Not all crashes are vulnerabilities nor can be exploited

Nevertheless, it’s certain that there are some well-known places to look for vulnerabilities. It’s the case of strings. Looking at the savegame we immediately notice some of them.

So… wanna know what happens when you change it into a very large string…?

1.2.1 Stack Buffer Overflows

This is a brief explaination of how some memory elements that are stored in the stack, can be overflowed. This is a well-known vulnerability that can allow an attacker to gain control of the execution flow; this means redirecting the flow to his own code. How does it work on the ARM architecture?

Don’t hesitate to skip this part if you already know how basic memory corruption vulnerabilities work.

Consider the image above. The vulnerable program creates an array of characters, char in languages like C and C++, of size 8. Usually an ASCII character ocupies one byte, so let’s assume our array is 8 bytes. In C this array is created like this:

char username[8];      //allocate our array

That would reserve in the stack an array of 8 bytes, that we can access from 0 (first element) to 7 (last element).

We could now set our username as follows:

char username[8];      //allocate our array
username = "PedroJ!\0"; //set our username

In C, if a character array represent a string, it must end up with the NULL byte (0). If you are confused about this, read here. In this case, it means the maximum size for an username should be 7 characters + the null byte.

The code above is valid and safe. But what would happen if some user tried to set his/her username and it were larger than 7 characters?

char username[8];             //allocate our array
username = "PedroJ!AAAAAA\0"; //set our username

This would cause your program to overflow the array and write past it, thus overwritting whatever is past the array. This is the vulnerability. You will learn now that, the stuff that is past the array is important, and by modifying those values, we can take control of the flow of the program and make it jump to our own code!

There are modern protections to prevent these attacks, but the NDS does not have them. We’ll see some later in the 3DS mode and how to overcome them.

ARM processors (I’ll talk about 32 bits processors but this applies to modern ARM64 CPUs) handle procedure calling using the stack. The stack often grows downwards, into smaller memory addresses:

The direction of the growing stack is really not something standard. Both directions exist, but usually arm devices use an upwards growing stack.

Whenever a function is called (if you are familiar with C/C++ you know what a function or procedure is), the program must have a way to know where to return after the function has finished.

int vulnerableFunction()
{
	char username[8];
	gets(username); //Old and insecure C function
	//A big string is going to overwrite stuff past the buffer
	
	return 0;
	//goes back to middleFunction()

= Data provided =

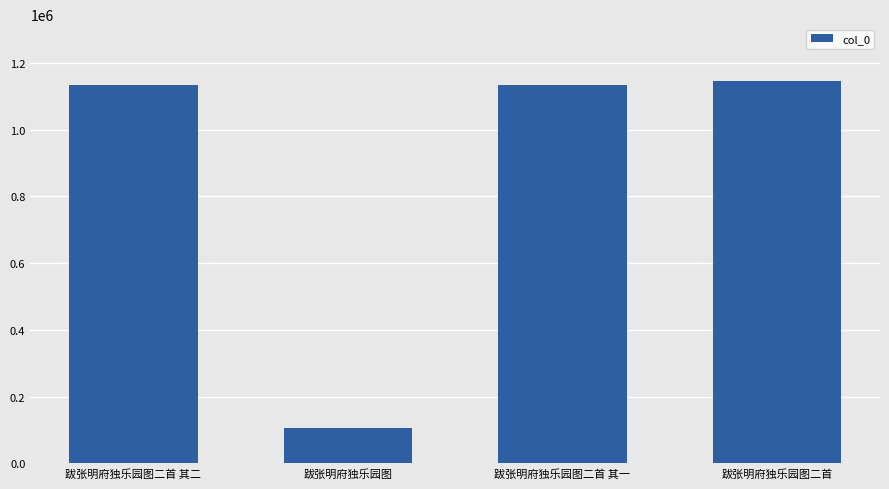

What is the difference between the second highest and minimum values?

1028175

---

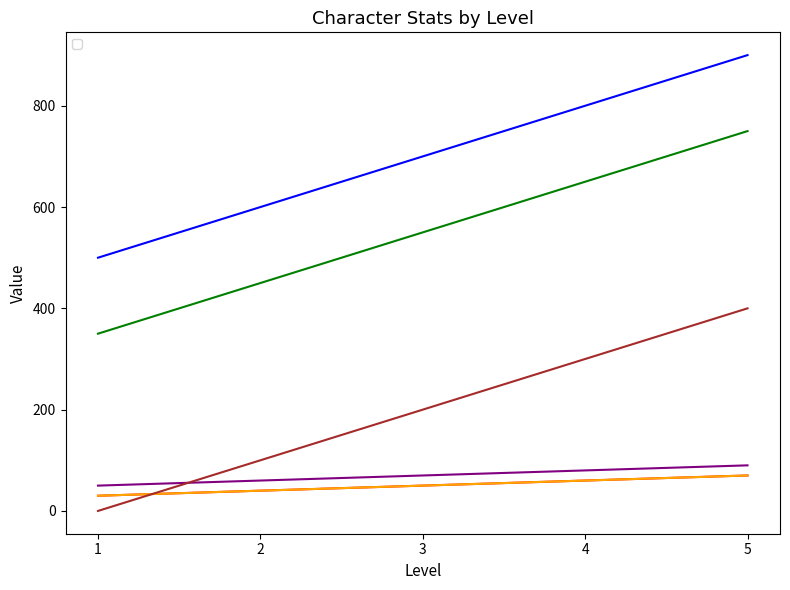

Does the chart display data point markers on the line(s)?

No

= Exercise set =
A. Please repeat the part of the buffer overflow text starting with "This would cause" and going on through "upwards growing stack.".
B. In the buffer overflow text, which device is said to lack the modern protections that prevent these attacks?

= Numbered responses =
A.
This would cause your program to overflow the array and write past it, thus overwritting whatever is past the array. This is the vulnerability. You will learn now that, the stuff that is past the array is important, and by modifying those values, we can take control of the flow of the program and make it jump to our own code!

There are modern protections to prevent these attacks, but the NDS does not have them. We’ll see some later in the 3DS mode and how to overcome them.

ARM processors (I’ll talk about 32 bits processors but this applies to modern ARM64 CPUs) handle procedure calling using the stack. The stack often grows downwards, into smaller memory addresses:

The direction of the growing stack is really not something standard. Both directions exist, but usually arm devices use an upwards growing stack.

B. The NDS.